A Jewish Feminine Mystique?
ISBN: 9780813550305
Platform/Publisher: De Gruyter / Rutgers University Press
Digital rights: Users: Unlimited; Printing: Unlimited; Download: Unlimited

In The Feminine Mystique , Jewish-raised Betty Friedan struck out against a postwar American culture that pressured women to play the role of subservient housewives. However, Friedan never acknowledged that many American women refused to retreat from public life during these years. Now, A Jewish Feminine Mystique? examines how Jewish women sought opportunities and created images that defied the stereotypes and prescriptive ideology of the "feminine mystique."

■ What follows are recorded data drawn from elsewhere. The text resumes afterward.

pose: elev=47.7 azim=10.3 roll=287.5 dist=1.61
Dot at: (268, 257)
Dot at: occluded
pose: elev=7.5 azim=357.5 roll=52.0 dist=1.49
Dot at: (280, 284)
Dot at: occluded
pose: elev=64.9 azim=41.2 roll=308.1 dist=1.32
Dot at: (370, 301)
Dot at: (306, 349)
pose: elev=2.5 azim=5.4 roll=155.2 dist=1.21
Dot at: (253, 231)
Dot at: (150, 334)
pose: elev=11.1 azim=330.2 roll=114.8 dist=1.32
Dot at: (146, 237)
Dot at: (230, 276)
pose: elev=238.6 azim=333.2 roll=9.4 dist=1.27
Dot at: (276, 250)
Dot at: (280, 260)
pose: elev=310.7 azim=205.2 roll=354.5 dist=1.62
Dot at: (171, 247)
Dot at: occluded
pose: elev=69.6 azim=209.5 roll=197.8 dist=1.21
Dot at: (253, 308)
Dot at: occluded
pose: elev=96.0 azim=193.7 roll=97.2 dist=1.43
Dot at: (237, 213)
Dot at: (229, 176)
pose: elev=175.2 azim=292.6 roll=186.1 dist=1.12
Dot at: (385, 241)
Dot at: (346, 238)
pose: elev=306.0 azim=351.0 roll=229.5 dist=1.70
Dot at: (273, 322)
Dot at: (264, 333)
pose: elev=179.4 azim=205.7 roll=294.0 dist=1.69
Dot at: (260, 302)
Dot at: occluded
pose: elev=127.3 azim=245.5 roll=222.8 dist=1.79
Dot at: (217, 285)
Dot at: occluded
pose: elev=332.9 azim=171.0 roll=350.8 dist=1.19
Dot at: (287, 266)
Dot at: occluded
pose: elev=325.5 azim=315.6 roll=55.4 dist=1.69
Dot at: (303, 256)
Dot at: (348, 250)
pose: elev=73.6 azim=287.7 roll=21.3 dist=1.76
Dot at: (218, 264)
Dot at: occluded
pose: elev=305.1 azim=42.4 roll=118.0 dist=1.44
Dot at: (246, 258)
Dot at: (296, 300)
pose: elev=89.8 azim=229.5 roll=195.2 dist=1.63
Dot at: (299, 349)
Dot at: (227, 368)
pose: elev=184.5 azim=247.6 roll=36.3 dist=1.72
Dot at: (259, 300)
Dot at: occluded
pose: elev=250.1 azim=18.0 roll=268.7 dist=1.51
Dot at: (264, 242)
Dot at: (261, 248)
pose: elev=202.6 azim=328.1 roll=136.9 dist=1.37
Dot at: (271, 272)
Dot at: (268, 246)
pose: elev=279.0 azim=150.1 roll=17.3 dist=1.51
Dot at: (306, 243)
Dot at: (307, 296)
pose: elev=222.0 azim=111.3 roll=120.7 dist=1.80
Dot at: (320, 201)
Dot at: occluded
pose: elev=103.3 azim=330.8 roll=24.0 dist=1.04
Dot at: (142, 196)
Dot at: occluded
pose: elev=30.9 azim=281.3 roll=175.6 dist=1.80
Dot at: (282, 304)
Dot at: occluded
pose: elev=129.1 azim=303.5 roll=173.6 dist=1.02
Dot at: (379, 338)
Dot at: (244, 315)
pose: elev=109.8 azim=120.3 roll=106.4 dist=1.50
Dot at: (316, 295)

As workers with or without pay, social justice activists, community builders, entertainers, and businesswomen, most Jewish women championed responsibilities outside their homes. Jewishness played a role in shaping their choices, shattering Friedan's assumptions about how middle-class women lived in the postwar years. Focusing on ordinary Jewish women as well as prominent figures such as Judy Holliday, Jennie Grossinger, and Herman Wouk's fictional Marjorie Morningstar , leading scholars explore the wide canvas upon which American Jewish women made their mark after the Second World War.


HASIA R. DINER is the Paul S. and Sylvia Steinberg Professor of American Jewish History and director of the Goldstein-Goren Center for American Jewish History at New York University. She is the author of numerous volumes, including We Remember with Reverence and Love: American Jews and the Myth of Silence after the Holocaust, 1945-1962 . SHIRA KOHN and RACHEL KRANSON are doctoral candidates in New York University's joint Ph.D. program in history and Hebrew and Judaic studies.